On Wed, Nov 10, 2021 at 1:04 AM Matthew Miller <mat...@fedoraproject.org>
wrote:

> I think the topic titles will be the same as with Common Bugs now, like
> "Configured repositories in Discover jump around in the list" or "Clipboard
> is not shared with KDE virtual machines".
>
> The site name, "Ask Fedora", makes me _want_ to force them into the form of
> a question just... to make it all nice... but in practice most topic tiles
> are in the form of a problem summary already. ("Closing the laptop lid does
> not turn off the screen", "2-finger scroll occasionally disabled".) So I
> think that keeping to the current title format is good.
>

The topic titles wouldn't work as questions, I think. Imagine "Why do I
have no sound in F35?". There can be several different issues related to
sound, and so you need to distinguish them right in the title, to allow
people to find the right one. So e.g. "F33->F35 upgrade might break sound",
"Creative sound cards don't work in F35", "HDMI sound redirection is broken
in F35", etc. The title is only created after the problem is well
understood.


> I can go either way on whether the first post in the topic should also
> provide the solution, or whether we should used the answer-solution format.
>
> As I'm reviewing some of the previous wiki pages now, I actually am kind of
> inclined to think that it's better to have stronger problem/solution
> separation. But I could be convinced either way.
>

I feel a bit like wasting the reader's time to let them first read through
a question, and then follow a link to a marked solution. I know this is how
it would look if it was a regular question-answer topic in the forum. But
the wiki style provides a more efficient and readable way to learn about
high-profile issues (straight to the point, exact), and going to a forum
style would be a downgrade.


>
> > 2. In the Common Issues category, will the topics look the same as in 1)
> > (we'll simply re-tag them there), or differently? (e.g. a question-style
> in
> > Proposed, a solution-style in actual Common Issues).
>
> I was thinking just move them, yeah.
>

So in order to provide good readable descriptions to our users
(solution-style), they would either need to be written in this style also
in Proposed Common Issues, or rewritten into a new topic. So the actual
"why is X broken? - have you tried Y? - and what about Z?" discussion would
occur probably elsewhere, in some generic Ask category, and once properly
discovered, somebody would rewrite it into a solution-style topic into
Proposed Common Issues, where we would verify it and promote it (move it)
into Common Issues if it's good enough. Does it make sense, am I imagining
it correctly?


>
> > 3. Can we easily move a topic (or add a tag to it) into the Proposed
> Common
> > Issues category, when it is currently in a completely different one? And
> > similarly, we can easily move out a topic from Proposed Common Issues to
> > some generic "Ask" category?
>
> Yes to both. And URLs for topics do not include the category, so moving
> them
> will not break any existing external links.
>

What about changes to topic titles, do they change the URL? (That would be
very inconvenient, perhaps even a deal-breaker).
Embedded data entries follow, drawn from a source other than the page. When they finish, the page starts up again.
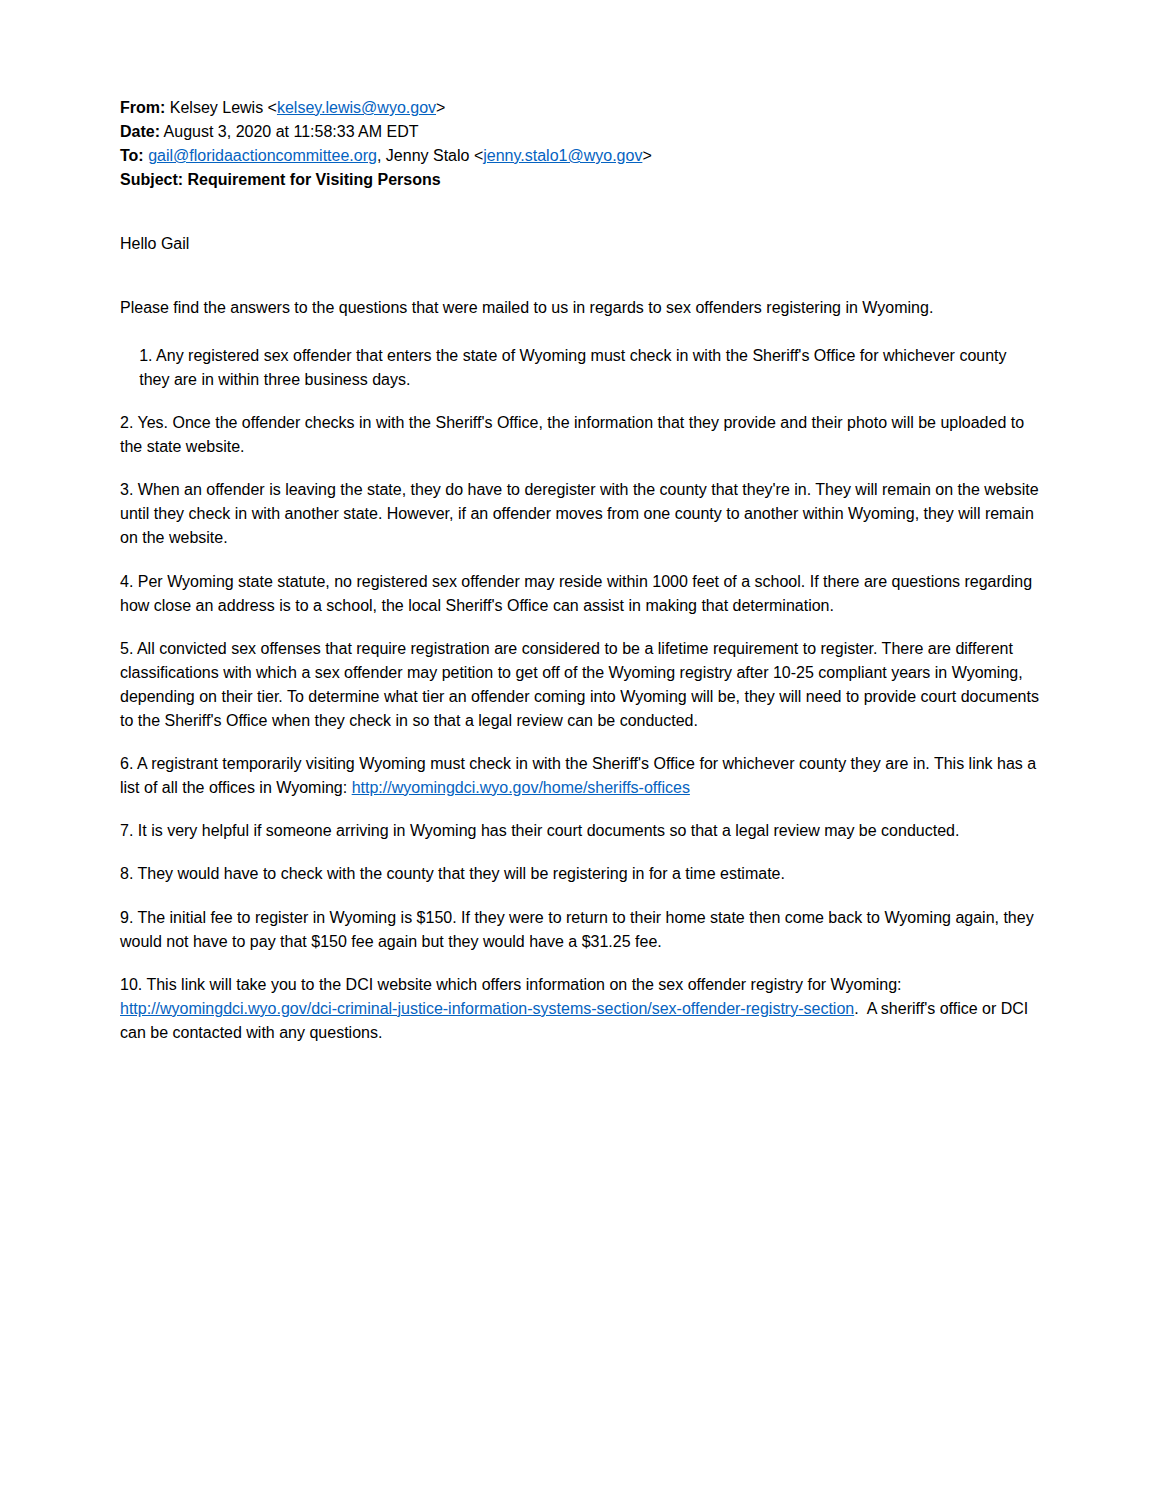From: Kelsey Lewis <kelsey.lewis@wyo.gov>
Date: August 3, 2020 at 11:58:33 AM EDT
To: gail@floridaactioncommittee.org, Jenny Stalo <jenny.stalo1@wyo.gov>
Subject: Requirement for Visiting Persons
Hello Gail
Please find the answers to the questions that were mailed to us in regards to sex offenders registering in Wyoming.
1. Any registered sex offender that enters the state of Wyoming must check in with the Sheriff's Office for whichever county they are in within three business days.
2. Yes. Once the offender checks in with the Sheriff's Office, the information that they provide and their photo will be uploaded to the state website.
3. When an offender is leaving the state, they do have to deregister with the county that they're in. They will remain on the website until they check in with another state. However, if an offender moves from one county to another within Wyoming, they will remain on the website.
4. Per Wyoming state statute, no registered sex offender may reside within 1000 feet of a school. If there are questions regarding how close an address is to a school, the local Sheriff's Office can assist in making that determination.
5. All convicted sex offenses that require registration are considered to be a lifetime requirement to register. There are different classifications with which a sex offender may petition to get off of the Wyoming registry after 10-25 compliant years in Wyoming, depending on their tier. To determine what tier an offender coming into Wyoming will be, they will need to provide court documents to the Sheriff's Office when they check in so that a legal review can be conducted.
6. A registrant temporarily visiting Wyoming must check in with the Sheriff's Office for whichever county they are in. This link has a list of all the offices in Wyoming: http://wyomingdci.wyo.gov/home/sheriffs-offices
7. It is very helpful if someone arriving in Wyoming has their court documents so that a legal review may be conducted.
8. They would have to check with the county that they will be registering in for a time estimate.
9. The initial fee to register in Wyoming is $150. If they were to return to their home state then come back to Wyoming again, they would not have to pay that $150 fee again but they would have a $31.25 fee.
10. This link will take you to the DCI website which offers information on the sex offender registry for Wyoming: http://wyomingdci.wyo.gov/dci-criminal-justice-information-systems-section/sex-offender-registry-section. A sheriff's office or DCI can be contacted with any questions.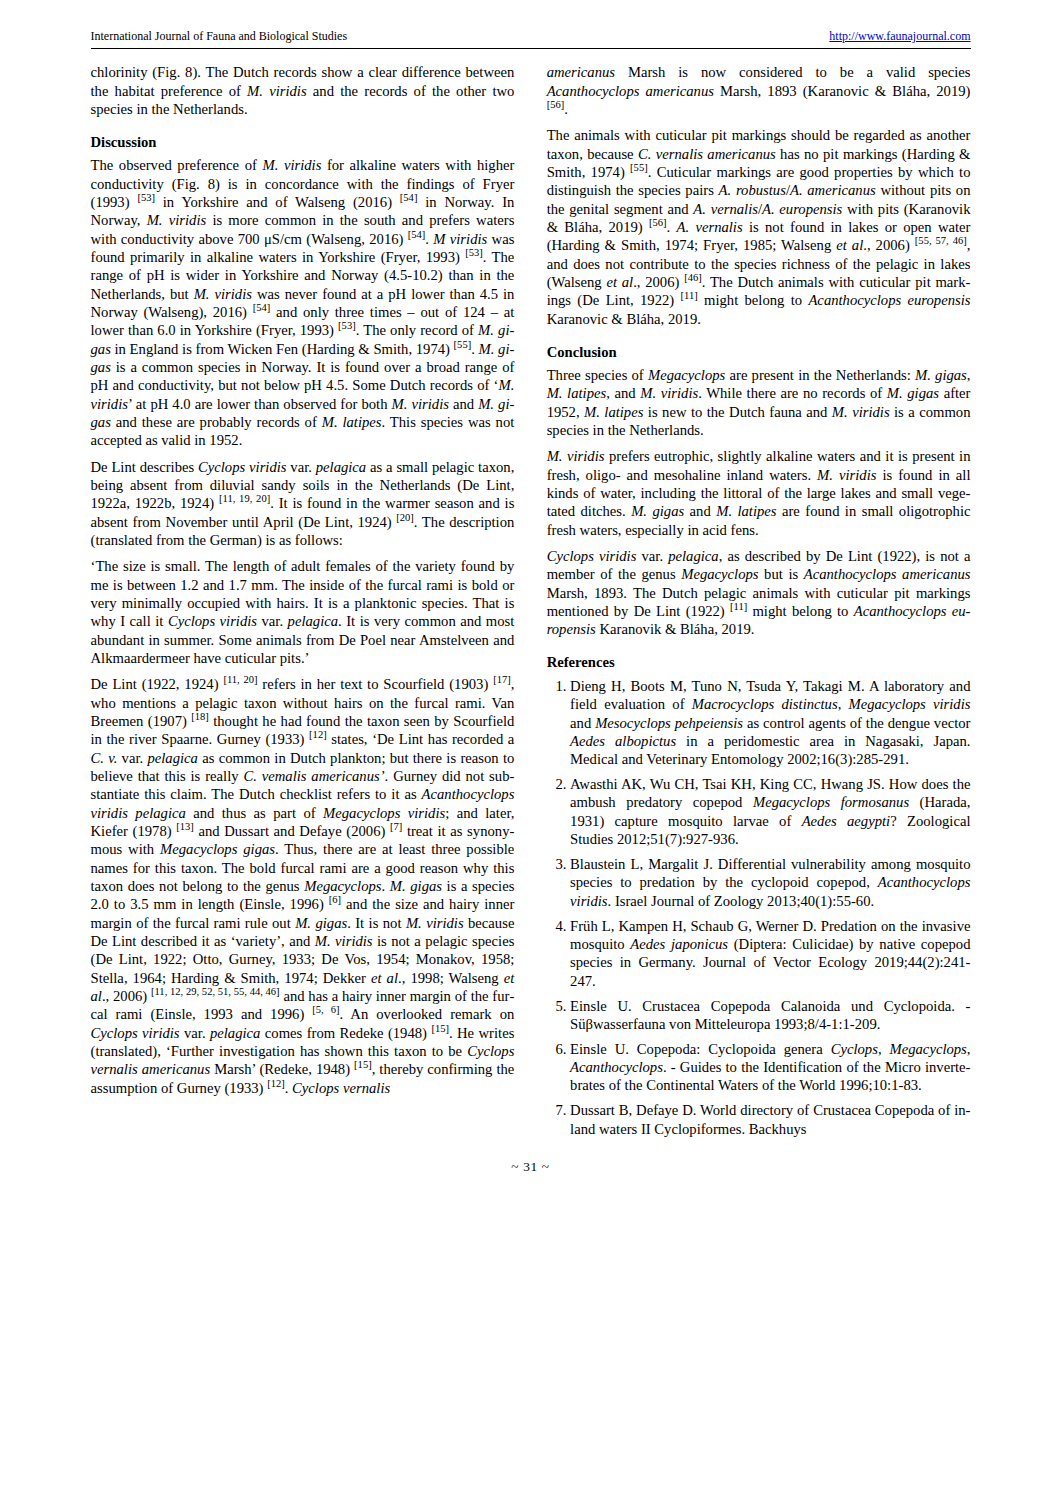International Journal of Fauna and Biological Studies http://www.faunajournal.com
chlorinity (Fig. 8). The Dutch records show a clear difference between the habitat preference of M. viridis and the records of the other two species in the Netherlands.
Discussion
The observed preference of M. viridis for alkaline waters with higher conductivity (Fig. 8) is in concordance with the findings of Fryer (1993) [53] in Yorkshire and of Walseng (2016) [54] in Norway. In Norway, M. viridis is more common in the south and prefers waters with conductivity above 700 μS/cm (Walseng, 2016) [54]. M viridis was found primarily in alkaline waters in Yorkshire (Fryer, 1993) [53]. The range of pH is wider in Yorkshire and Norway (4.5-10.2) than in the Netherlands, but M. viridis was never found at a pH lower than 4.5 in Norway (Walseng), 2016) [54] and only three times – out of 124 – at lower than 6.0 in Yorkshire (Fryer, 1993) [53]. The only record of M. gigas in England is from Wicken Fen (Harding & Smith, 1974) [55]. M. gigas is a common species in Norway. It is found over a broad range of pH and conductivity, but not below pH 4.5. Some Dutch records of ‘M. viridis’ at pH 4.0 are lower than observed for both M. viridis and M. gigas and these are probably records of M. latipes. This species was not accepted as valid in 1952.
De Lint describes Cyclops viridis var. pelagica as a small pelagic taxon, being absent from diluvial sandy soils in the Netherlands (De Lint, 1922a, 1922b, 1924) [11, 19, 20]. It is found in the warmer season and is absent from November until April (De Lint, 1924) [20]. The description (translated from the German) is as follows:
‘The size is small. The length of adult females of the variety found by me is between 1.2 and 1.7 mm. The inside of the furcal rami is bold or very minimally occupied with hairs. It is a planktonic species. That is why I call it Cyclops viridis var. pelagica. It is very common and most abundant in summer. Some animals from De Poel near Amstelveen and Alkmaardermeer have cuticular pits.’
De Lint (1922, 1924) [11, 20] refers in her text to Scourfield (1903) [17], who mentions a pelagic taxon without hairs on the furcal rami. Van Breemen (1907) [18] thought he had found the taxon seen by Scourfield in the river Spaarne. Gurney (1933) [12] states, ‘De Lint has recorded a C. v. var. pelagica as common in Dutch plankton; but there is reason to believe that this is really C. vemalis americanus’. Gurney did not substantiate this claim. The Dutch checklist refers to it as Acanthocyclops viridis pelagica and thus as part of Megacyclops viridis; and later, Kiefer (1978) [13] and Dussart and Defaye (2006) [7] treat it as synonymous with Megacyclops gigas. Thus, there are at least three possible names for this taxon. The bold furcal rami are a good reason why this taxon does not belong to the genus Megacyclops. M. gigas is a species 2.0 to 3.5 mm in length (Einsle, 1996) [6] and the size and hairy inner margin of the furcal rami rule out M. gigas. It is not M. viridis because De Lint described it as ‘variety’, and M. viridis is not a pelagic species (De Lint, 1922; Otto, Gurney, 1933; De Vos, 1954; Monakov, 1958; Stella, 1964; Harding & Smith, 1974; Dekker et al., 1998; Walseng et al., 2006) [11, 12, 29, 52, 51, 55, 44, 46] and has a hairy inner margin of the furcal rami (Einsle, 1993 and 1996) [5, 6]. An overlooked remark on Cyclops viridis var. pelagica comes from Redeke (1948) [15]. He writes (translated), ‘Further investigation has shown this taxon to be Cyclops vernalis americanus Marsh’ (Redeke, 1948) [15], thereby confirming the assumption of Gurney (1933) [12]. Cyclops vernalis
americanus Marsh is now considered to be a valid species Acanthocyclops americanus Marsh, 1893 (Karanovic & Bláha, 2019) [56].
The animals with cuticular pit markings should be regarded as another taxon, because C. vernalis americanus has no pit markings (Harding & Smith, 1974) [55]. Cuticular markings are good properties by which to distinguish the species pairs A. robustus/A. americanus without pits on the genital segment and A. vernalis/A. europensis with pits (Karanovik & Bláha, 2019) [56]. A. vernalis is not found in lakes or open water (Harding & Smith, 1974; Fryer, 1985; Walseng et al., 2006) [55, 57, 46], and does not contribute to the species richness of the pelagic in lakes (Walseng et al., 2006) [46]. The Dutch animals with cuticular pit markings (De Lint, 1922) [11] might belong to Acanthocyclops europensis Karanovic & Bláha, 2019.
Conclusion
Three species of Megacyclops are present in the Netherlands: M. gigas, M. latipes, and M. viridis. While there are no records of M. gigas after 1952, M. latipes is new to the Dutch fauna and M. viridis is a common species in the Netherlands.
M. viridis prefers eutrophic, slightly alkaline waters and it is present in fresh, oligo- and mesohaline inland waters. M. viridis is found in all kinds of water, including the littoral of the large lakes and small vegetated ditches. M. gigas and M. latipes are found in small oligotrophic fresh waters, especially in acid fens.
Cyclops viridis var. pelagica, as described by De Lint (1922), is not a member of the genus Megacyclops but is Acanthocyclops americanus Marsh, 1893. The Dutch pelagic animals with cuticular pit markings mentioned by De Lint (1922) [11] might belong to Acanthocyclops europensis Karanovik & Bláha, 2019.
References
Dieng H, Boots M, Tuno N, Tsuda Y, Takagi M. A laboratory and field evaluation of Macrocyclops distinctus, Megacyclops viridis and Mesocyclops pehpeiensis as control agents of the dengue vector Aedes albopictus in a peridomestic area in Nagasaki, Japan. Medical and Veterinary Entomology 2002;16(3):285-291.
Awasthi AK, Wu CH, Tsai KH, King CC, Hwang JS. How does the ambush predatory copepod Megacyclops formosanus (Harada, 1931) capture mosquito larvae of Aedes aegypti? Zoological Studies 2012;51(7):927-936.
Blaustein L, Margalit J. Differential vulnerability among mosquito species to predation by the cyclopoid copepod, Acanthocyclops viridis. Israel Journal of Zoology 2013;40(1):55-60.
Früh L, Kampen H, Schaub G, Werner D. Predation on the invasive mosquito Aedes japonicus (Diptera: Culicidae) by native copepod species in Germany. Journal of Vector Ecology 2019;44(2):241-247.
Einsle U. Crustacea Copepoda Calanoida und Cyclopoida. - Süβwasserfauna von Mitteleuropa 1993;8/4-1:1-209.
Einsle U. Copepoda: Cyclopoida genera Cyclops, Megacyclops, Acanthocyclops. - Guides to the Identification of the Micro invertebrates of the Continental Waters of the World 1996;10:1-83.
Dussart B, Defaye D. World directory of Crustacea Copepoda of inland waters II Cyclopiformes. Backhuys
~ 31 ~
> > 4. The solution text often needs maintenance. Some clarifications, newly
> > discovered workarounds, etc. If the original solution text was created
> by a
> > community member, is it expected that we'll simply edit his/her post? Or
> > what do we do? On wiki, it is owner-less, which avoids the problem
> > "somebody edited my post, and it's still displayed under my name, but
> those
> > aren't my words, and I don't like it".
> So the process
> There is a setting "Make new topics wikis by default" which we would enable
> for these categories. It doesn't make the post ownerless, though. I think
> we
> could set these expectations reasonably in the description of the category.
>

That might work. I think it also implies that you'll not simply take some
topic from a general Ask category and tag it into Proposed Common Issues,
because that wouldn't convert it into wiki style, wouldn't be in a
solution-style text, and also the topic authors might be negatively
surprised.

So, we'll need a way to tag interesting topics in general categories as
"look, this might be a frequent and important bug", and then a set of
volunteers who sift them and convert selected ones into Proposed Common
Issues, and then QA goes through those and promotes some of them into
Common Issues. Ugh, is it too complex?

> Overall, I don't have strong opinions on the proposal. A wiki is easier
> for
> > us, but otoh more community involvement would definitely be nice. We
> could
> > try a different approach as an experiment. If we do, it might be good to
> > start it right away, so that some initial problems are resolved before
> the
> > F36 cycle runs in full swing.
>
>
> That does seem like a good idea. Maybe not quite _right away_, but soon.
> Would you suggest duplicating the F35 Common Bugs, or making some
> _possible_
> F36 ones based on Rawhide issues?
>

I'd start with F36. There won't be many users complaining about F36 before
F36 Branched/Beta in there, but that's OK, we can at least experiment with
the process.

Just to be clear, I'm still not convinced this is a good idea :-) But why
not try it. Perhaps we'll then come up with some mixture of both
approaches, or at least realize some shortcomings.